From August 1942 to the end of the occupation, Hélène and René Bindel hid Claire Deutscher and her son Guy at considerable risk. In 1939, the Deutscher family fled Belgium and crossed illegally into France. When the war broke out, the father, Michel Deutscher, enlisted in a brigade of foreign volunteers and, in June 1940, was taken prisoner by the German army; his wife and nine-year-old son remained in occupied Paris. With the increase in large roundups of Parisian Jews in July 1942, Claire Deutscher appealed for help to a French manufacturer who had business relations with her brother, and was turned away.

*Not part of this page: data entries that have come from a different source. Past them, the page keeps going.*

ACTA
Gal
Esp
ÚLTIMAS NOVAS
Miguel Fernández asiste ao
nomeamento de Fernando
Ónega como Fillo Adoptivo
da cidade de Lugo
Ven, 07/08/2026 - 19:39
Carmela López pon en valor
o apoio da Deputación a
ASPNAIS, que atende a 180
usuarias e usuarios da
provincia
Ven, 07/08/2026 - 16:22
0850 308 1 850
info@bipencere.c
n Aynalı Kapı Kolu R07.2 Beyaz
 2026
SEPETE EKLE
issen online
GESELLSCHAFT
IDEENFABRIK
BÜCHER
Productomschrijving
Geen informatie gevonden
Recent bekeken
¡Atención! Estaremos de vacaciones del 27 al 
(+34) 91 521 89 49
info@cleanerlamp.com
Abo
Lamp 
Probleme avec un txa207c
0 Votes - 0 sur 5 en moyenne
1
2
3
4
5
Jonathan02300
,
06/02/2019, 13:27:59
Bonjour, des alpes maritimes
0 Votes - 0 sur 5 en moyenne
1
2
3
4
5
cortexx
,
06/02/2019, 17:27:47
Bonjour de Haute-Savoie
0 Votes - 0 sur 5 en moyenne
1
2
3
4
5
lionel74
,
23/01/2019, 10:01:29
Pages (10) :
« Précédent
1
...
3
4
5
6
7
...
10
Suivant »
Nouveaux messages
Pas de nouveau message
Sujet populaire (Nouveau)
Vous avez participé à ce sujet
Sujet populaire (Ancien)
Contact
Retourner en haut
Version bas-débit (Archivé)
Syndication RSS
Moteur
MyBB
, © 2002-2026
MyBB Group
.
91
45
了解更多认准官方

Hélène Bindel, the company secretary, saw her bitterly crying as she left the office and immediately took her and her son to her apartment. The Bindels and their twenty-year-old son Jean lived in Ivry, a densely populated low-income suburb south of Paris. Bindel’s apartment was small and uncomfortable. Within two weeks a better solution was found; Claire was sent to the home of Bindel’s aunt, Clotilde Pava, in the center of Paris. Clotilde housed Claire in a servants’ room in the attic, and Bindel enrolled Guy, under an assumed identity, in a boarding school in Vincennes, an eastern suburb of Paris. In May 1944, René Bindel was informed that French militia members had broken into the Deutschers’ apartment. He thought it best that the Deutschers be sent out of Paris. He provided Claire and Guy with forged papers and had them taken to Montreuil, a village in the département of Aisne. The arrangements were facilitated by the village priest, and the transfer was handled by Jean, the Bindels’ son. Upon liberation, Claire and her son returned to their apartment in Paris, and after the defeat of the Germans in May 1945, Michel Deutscher also returned. After the war, the Bindel and Deutscher families became close friends, and Michel Deutscher wrote the following in his testimony: “I would not be exaggerating to say that Hélène and René substituted for the grandfather and grandmother who perished in the Holocaust. For my wife and myself, they were closer than my own relatives. We met with them every day and we always spent Sundays and holidays with them. ”
On January 11, 1982, Yad Vashem recognized René and Hélène Bindel, their son Jean, and Clotilde Pava as Righteous Among the Nations.